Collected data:
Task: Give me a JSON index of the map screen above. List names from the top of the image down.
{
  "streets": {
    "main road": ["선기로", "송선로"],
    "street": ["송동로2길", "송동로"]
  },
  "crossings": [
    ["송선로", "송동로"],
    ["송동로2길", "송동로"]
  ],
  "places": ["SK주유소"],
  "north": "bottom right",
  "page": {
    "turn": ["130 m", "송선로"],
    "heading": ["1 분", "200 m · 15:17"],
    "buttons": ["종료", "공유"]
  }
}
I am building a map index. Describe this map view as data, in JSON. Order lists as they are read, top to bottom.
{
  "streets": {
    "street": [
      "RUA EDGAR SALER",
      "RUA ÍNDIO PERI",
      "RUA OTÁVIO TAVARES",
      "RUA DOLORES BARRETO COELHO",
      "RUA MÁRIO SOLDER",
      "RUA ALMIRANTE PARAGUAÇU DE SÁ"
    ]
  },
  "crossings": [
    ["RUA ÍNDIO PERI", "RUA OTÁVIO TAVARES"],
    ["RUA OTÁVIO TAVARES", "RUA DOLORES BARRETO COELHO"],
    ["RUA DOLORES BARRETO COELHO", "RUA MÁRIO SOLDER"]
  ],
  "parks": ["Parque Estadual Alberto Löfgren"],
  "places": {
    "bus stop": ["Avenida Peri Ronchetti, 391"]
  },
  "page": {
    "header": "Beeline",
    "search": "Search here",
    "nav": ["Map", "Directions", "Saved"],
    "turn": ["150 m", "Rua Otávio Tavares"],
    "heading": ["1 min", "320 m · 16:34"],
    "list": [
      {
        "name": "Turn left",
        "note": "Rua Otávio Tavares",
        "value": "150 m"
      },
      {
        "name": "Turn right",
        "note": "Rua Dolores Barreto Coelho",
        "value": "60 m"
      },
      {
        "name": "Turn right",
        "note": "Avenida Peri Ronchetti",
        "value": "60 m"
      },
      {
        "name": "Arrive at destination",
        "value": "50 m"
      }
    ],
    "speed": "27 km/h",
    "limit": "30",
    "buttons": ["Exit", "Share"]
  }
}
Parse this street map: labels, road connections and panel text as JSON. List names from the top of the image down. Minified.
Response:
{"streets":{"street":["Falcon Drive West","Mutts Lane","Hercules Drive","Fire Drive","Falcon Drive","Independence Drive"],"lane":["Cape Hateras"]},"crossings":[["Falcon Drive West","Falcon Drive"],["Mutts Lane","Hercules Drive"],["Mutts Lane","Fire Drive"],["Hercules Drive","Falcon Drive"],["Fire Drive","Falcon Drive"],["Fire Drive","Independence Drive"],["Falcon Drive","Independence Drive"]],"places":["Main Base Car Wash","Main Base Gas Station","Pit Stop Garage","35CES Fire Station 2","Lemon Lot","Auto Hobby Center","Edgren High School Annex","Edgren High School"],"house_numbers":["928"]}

- **WORK REQUEST**:
Returned text must match every record word for word.

- **RESULT FOR THIS EXERCISE**:
Task: Give me a JSON index of the map screen above. List names from the top of the image down.
{
  "streets": {
    "main road": ["선기로", "송선로"],
    "street": ["송동로2길", "송동로"]
  },
  "crossings": [
    ["송선로", "송동로"],
    ["송동로2길", "송동로"]
  ],
  "places": ["SK주유소"],
  "north": "bottom right",
  "page": {
    "turn": ["130 m", "송선로"],
    "heading": ["1 분", "200 m · 15:17"],
    "buttons": ["종료", "공유"]
  }
}
I am building a map index. Describe this map view as data, in JSON. Order lists as they are read, top to bottom.
{
  "streets": {
    "street": [
      "RUA EDGAR SALER",
      "RUA ÍNDIO PERI",
      "RUA OTÁVIO TAVARES",
      "RUA DOLORES BARRETO COELHO",
      "RUA MÁRIO SOLDER",
      "RUA ALMIRANTE PARAGUAÇU DE SÁ"
    ]
  },
  "crossings": [
    ["RUA ÍNDIO PERI", "RUA OTÁVIO TAVARES"],
    ["RUA OTÁVIO TAVARES", "RUA DOLORES BARRETO COELHO"],
    ["RUA DOLORES BARRETO COELHO", "RUA MÁRIO SOLDER"]
  ],
  "parks": ["Parque Estadual Alberto Löfgren"],
  "places": {
    "bus stop": ["Avenida Peri Ronchetti, 391"]
  },
  "page": {
    "header": "Beeline",
    "search": "Search here",
    "nav": ["Map", "Directions", "Saved"],
    "turn": ["150 m", "Rua Otávio Tavares"],
    "heading": ["1 min", "320 m · 16:34"],
    "list": [
      {
        "name": "Turn left",
        "note": "Rua Otávio Tavares",
        "value": "150 m"
      },
      {
        "name": "Turn right",
        "note": "Rua Dolores Barreto Coelho",
        "value": "60 m"
      },
      {
        "name": "Turn right",
        "note": "Avenida Peri Ronchetti",
        "value": "60 m"
      },
      {
        "name": "Arrive at destination",
        "value": "50 m"
      }
    ],
    "speed": "27 km/h",
    "limit": "30",
    "buttons": ["Exit", "Share"]
  }
}
Parse this street map: labels, road connections and panel text as JSON. List names from the top of the image down. Minified.
Response:
{"streets":{"street":["Falcon Drive West","Mutts Lane","Hercules Drive","Fire Drive","Falcon Drive","Independence Drive"],"lane":["Cape Hateras"]},"crossings":[["Falcon Drive West","Falcon Drive"],["Mutts Lane","Hercules Drive"],["Mutts Lane","Fire Drive"],["Hercules Drive","Falcon Drive"],["Fire Drive","Falcon Drive"],["Fire Drive","Independence Drive"],["Falcon Drive","Independence Drive"]],"places":["Main Base Car Wash","Main Base Gas Station","Pit Stop Garage","35CES Fire Station 2","Lemon Lot","Auto Hobby Center","Edgren High School Annex","Edgren High School"],"house_numbers":["928"]}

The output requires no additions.